YOUR GOAL
When you reach the line containing "440) | 4.76" in the entries below, start writing out each line exactly, and stop after the line containing "167) | 18.45".

SUPPLIED DATA START

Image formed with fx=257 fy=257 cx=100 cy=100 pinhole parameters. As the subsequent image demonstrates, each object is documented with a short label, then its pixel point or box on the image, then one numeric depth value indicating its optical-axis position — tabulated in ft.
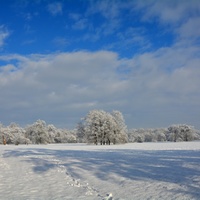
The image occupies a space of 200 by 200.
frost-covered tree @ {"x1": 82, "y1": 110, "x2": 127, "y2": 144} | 253.03
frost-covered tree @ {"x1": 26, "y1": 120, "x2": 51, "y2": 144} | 335.67
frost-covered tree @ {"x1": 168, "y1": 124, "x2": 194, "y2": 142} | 398.62
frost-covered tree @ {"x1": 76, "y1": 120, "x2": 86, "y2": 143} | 296.10
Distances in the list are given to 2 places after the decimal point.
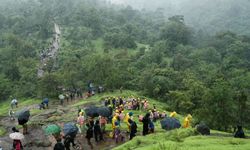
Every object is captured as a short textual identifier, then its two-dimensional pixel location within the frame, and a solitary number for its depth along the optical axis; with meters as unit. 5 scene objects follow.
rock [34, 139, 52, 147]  25.59
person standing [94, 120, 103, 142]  23.59
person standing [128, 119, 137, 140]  22.44
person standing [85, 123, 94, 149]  23.17
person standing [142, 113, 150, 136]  22.92
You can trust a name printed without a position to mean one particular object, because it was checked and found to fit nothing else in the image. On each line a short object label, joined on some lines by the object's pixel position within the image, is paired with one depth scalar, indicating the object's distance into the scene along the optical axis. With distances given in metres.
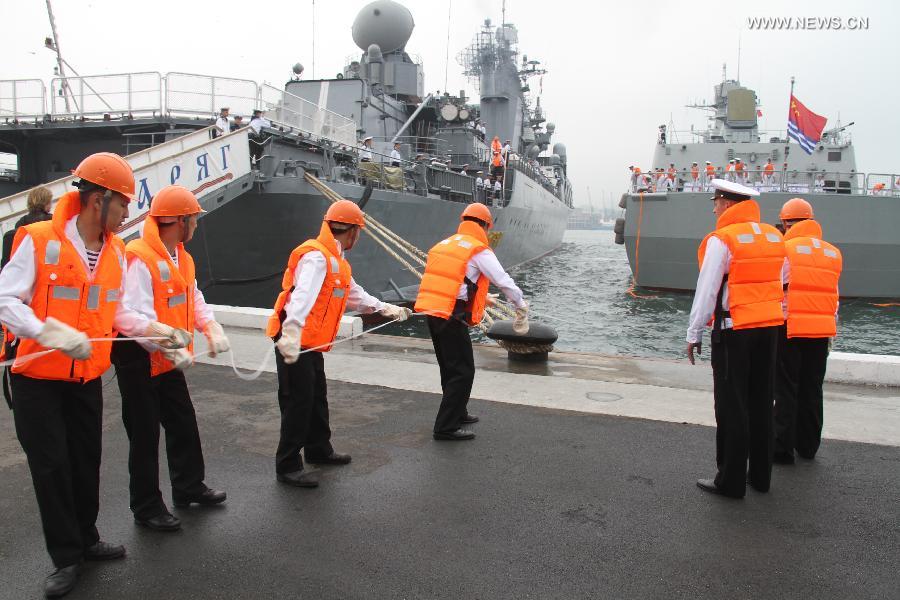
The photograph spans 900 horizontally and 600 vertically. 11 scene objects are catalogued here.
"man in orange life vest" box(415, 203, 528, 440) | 4.76
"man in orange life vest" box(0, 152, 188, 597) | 2.55
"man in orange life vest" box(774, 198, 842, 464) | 4.43
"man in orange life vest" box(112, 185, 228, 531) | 3.20
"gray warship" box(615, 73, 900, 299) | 18.83
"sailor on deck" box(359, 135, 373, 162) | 17.31
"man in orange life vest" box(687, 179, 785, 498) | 3.77
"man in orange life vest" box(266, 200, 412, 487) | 3.80
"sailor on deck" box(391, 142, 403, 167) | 18.45
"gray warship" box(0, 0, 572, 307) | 11.84
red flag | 19.95
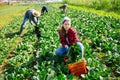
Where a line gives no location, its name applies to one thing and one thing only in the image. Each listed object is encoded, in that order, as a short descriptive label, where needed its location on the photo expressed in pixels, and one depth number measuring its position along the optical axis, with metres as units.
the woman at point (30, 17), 7.03
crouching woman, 3.69
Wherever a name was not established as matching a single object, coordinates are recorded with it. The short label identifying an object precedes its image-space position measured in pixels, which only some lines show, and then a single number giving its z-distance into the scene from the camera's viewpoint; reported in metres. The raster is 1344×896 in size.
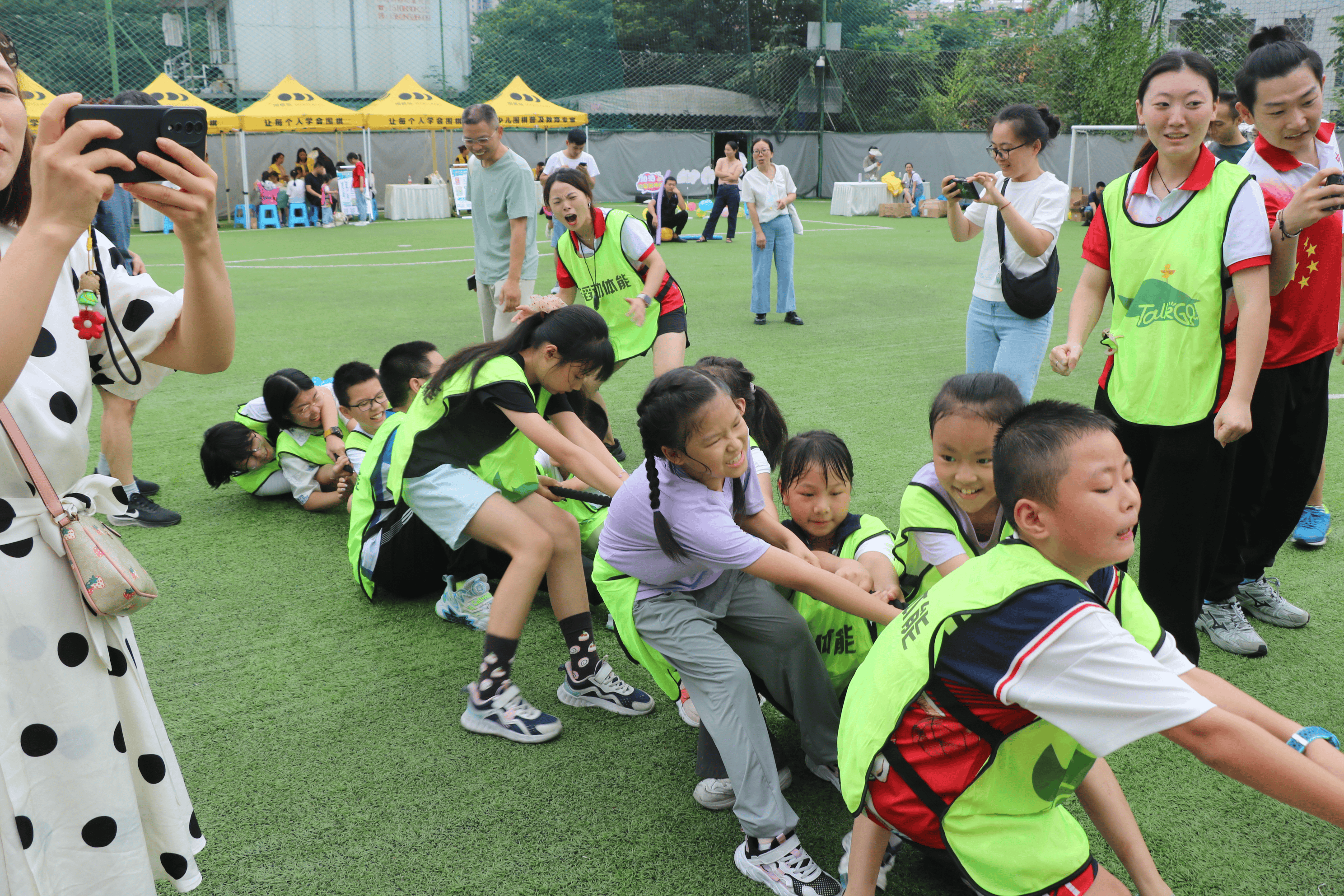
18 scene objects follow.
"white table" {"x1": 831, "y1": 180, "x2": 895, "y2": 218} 21.98
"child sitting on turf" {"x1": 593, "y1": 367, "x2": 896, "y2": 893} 2.22
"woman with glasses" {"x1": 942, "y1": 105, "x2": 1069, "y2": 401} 4.08
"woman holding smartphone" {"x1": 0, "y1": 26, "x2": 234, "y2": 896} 1.19
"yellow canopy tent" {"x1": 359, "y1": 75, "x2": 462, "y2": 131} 20.61
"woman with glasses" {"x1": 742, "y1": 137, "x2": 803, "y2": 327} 9.04
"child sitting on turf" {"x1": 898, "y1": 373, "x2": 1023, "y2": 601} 2.29
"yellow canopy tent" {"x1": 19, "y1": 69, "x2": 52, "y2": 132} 15.58
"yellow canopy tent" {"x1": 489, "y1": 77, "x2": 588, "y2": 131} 21.75
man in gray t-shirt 5.95
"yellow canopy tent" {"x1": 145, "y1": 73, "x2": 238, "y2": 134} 17.78
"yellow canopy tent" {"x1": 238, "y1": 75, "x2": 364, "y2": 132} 19.14
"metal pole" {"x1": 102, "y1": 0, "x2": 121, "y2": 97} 20.56
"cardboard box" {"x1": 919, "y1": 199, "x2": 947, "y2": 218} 21.30
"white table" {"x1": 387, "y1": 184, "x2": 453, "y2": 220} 21.50
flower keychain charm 1.40
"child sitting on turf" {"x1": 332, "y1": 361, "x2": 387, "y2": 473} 4.35
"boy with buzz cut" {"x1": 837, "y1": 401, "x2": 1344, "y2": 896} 1.48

SUPPLIED DATA END

ANSWER SPACE
"man in orange life vest" box(415, 203, 528, 440) | 4.76
"man in orange life vest" box(0, 152, 188, 597) | 2.55
"man in orange life vest" box(774, 198, 842, 464) | 4.43
"man in orange life vest" box(112, 185, 228, 531) | 3.20
"gray warship" box(615, 73, 900, 299) | 18.83
"sailor on deck" box(359, 135, 373, 162) | 17.31
"man in orange life vest" box(687, 179, 785, 498) | 3.77
"man in orange life vest" box(266, 200, 412, 487) | 3.80
"sailor on deck" box(391, 142, 403, 167) | 18.45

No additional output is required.